SEE ALSO: Fear Of All-Out War As Afghan Civilians Take Up Arms Against Taliban

The already tense relations between Pakistan and Afghanistan nosedived after Afghan officials repeatedly accused Pakistan of being behind the Taliban’s offensives. A peace conference that Islamabad hoped to host over the weekend was postponed, and bilateral relations hit a new low as Afghan President Ashraf Ghani recalled all diplomats from Islamabad after the daughter of his country’s ambassador was briefly abducted and "tortured" last week.

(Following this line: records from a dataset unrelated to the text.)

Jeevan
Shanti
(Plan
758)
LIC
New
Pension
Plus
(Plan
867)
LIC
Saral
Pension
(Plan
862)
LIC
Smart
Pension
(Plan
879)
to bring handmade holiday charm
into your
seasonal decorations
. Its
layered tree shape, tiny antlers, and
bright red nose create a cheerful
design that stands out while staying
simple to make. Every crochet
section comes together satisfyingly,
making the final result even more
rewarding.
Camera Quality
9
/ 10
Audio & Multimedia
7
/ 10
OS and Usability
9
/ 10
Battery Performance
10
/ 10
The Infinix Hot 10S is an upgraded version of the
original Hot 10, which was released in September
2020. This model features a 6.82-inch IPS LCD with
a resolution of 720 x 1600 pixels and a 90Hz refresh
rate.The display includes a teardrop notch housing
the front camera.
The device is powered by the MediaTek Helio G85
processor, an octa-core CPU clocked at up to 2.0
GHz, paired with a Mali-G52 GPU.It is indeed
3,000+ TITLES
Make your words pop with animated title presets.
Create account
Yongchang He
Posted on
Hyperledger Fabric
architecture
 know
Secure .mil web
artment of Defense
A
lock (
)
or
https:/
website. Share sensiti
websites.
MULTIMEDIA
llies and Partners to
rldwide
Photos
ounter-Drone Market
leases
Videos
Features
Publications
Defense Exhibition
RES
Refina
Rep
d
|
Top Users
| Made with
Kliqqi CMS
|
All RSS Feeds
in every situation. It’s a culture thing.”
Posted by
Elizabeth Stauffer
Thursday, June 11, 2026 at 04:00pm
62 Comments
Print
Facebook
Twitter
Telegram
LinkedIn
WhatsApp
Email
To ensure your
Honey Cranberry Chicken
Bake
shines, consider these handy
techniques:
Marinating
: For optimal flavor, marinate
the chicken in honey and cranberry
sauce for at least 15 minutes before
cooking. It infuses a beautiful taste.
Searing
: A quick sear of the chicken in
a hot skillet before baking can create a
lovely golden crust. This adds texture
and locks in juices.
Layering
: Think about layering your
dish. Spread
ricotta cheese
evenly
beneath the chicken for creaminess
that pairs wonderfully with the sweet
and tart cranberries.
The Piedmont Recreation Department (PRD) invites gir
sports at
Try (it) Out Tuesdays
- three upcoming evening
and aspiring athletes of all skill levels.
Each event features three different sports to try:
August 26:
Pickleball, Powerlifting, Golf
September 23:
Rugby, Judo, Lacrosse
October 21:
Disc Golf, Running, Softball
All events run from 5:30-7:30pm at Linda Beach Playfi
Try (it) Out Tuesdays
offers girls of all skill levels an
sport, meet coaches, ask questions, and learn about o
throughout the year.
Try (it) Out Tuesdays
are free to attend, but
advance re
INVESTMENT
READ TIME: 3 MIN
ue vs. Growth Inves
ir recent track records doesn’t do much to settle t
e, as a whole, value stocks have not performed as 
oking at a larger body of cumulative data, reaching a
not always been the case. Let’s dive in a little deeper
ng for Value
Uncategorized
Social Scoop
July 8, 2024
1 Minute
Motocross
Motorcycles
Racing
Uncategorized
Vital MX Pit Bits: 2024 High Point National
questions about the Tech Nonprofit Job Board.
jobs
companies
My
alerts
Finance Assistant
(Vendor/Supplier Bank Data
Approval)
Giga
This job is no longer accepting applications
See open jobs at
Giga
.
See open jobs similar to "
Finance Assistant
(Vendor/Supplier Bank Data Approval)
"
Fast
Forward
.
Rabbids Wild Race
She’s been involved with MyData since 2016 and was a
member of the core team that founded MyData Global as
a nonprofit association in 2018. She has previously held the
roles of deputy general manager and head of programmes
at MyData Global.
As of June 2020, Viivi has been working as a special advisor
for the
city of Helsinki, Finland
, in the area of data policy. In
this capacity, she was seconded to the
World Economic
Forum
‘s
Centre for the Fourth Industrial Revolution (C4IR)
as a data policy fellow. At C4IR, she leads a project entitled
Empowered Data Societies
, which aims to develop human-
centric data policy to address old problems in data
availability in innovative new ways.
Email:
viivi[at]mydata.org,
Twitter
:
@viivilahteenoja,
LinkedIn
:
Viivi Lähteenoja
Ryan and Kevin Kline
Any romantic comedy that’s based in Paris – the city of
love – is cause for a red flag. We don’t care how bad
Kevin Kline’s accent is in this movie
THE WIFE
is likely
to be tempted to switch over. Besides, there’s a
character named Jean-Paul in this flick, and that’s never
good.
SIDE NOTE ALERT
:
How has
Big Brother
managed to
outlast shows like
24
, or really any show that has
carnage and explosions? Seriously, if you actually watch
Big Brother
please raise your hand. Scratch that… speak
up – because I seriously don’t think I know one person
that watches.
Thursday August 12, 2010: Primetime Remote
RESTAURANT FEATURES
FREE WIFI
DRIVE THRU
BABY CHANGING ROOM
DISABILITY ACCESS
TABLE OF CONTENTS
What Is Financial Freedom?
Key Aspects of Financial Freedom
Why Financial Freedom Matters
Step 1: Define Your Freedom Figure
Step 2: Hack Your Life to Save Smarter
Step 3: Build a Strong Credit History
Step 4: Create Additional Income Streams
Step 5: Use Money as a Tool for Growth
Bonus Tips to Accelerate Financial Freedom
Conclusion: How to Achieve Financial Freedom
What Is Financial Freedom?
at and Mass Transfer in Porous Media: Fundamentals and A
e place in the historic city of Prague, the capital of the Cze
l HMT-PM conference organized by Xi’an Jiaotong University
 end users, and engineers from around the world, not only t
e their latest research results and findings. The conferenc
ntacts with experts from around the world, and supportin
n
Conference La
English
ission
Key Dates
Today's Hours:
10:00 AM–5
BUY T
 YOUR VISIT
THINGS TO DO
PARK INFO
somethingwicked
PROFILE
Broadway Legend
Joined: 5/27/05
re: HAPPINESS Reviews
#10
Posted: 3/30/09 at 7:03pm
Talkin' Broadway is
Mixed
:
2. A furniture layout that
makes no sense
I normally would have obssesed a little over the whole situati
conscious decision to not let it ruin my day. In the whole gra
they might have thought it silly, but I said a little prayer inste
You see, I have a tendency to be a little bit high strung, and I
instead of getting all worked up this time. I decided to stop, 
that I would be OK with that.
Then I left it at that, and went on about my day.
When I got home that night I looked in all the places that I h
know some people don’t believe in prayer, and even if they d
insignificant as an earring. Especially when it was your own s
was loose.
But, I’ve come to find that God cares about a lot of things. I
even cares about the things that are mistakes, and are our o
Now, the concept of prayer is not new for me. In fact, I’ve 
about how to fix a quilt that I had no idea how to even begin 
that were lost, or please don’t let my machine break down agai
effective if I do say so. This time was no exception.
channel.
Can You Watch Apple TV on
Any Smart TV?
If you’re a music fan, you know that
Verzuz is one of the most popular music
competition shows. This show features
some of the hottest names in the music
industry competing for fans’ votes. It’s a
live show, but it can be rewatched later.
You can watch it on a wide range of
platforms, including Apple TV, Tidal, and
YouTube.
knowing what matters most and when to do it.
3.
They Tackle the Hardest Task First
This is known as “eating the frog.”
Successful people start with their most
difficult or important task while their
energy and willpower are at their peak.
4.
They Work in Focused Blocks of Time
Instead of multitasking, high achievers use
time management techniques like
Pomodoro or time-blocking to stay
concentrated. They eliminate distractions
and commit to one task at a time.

Pakistanis have good reason to warn of being burned in Afghanistan. After the fall of Afghanistan’s socialist government in April 1992, many of the anti-Soviet mujahadin factions Islamabad had hosted turned against Pakistan when they assumed power in Kabul. Some of the same leaders are now part of the Afghan government.

After the group’s emergence in late 1994, the Taliban remained broadly allied with Pakistan, but its hard-line policies isolated Islamabad internationally. The Taliban never agreed to formally relinquish Afghanistan’s claims, and like all previous governments resisted recognizing the 19th-century Durand Line as an international border between the two countries.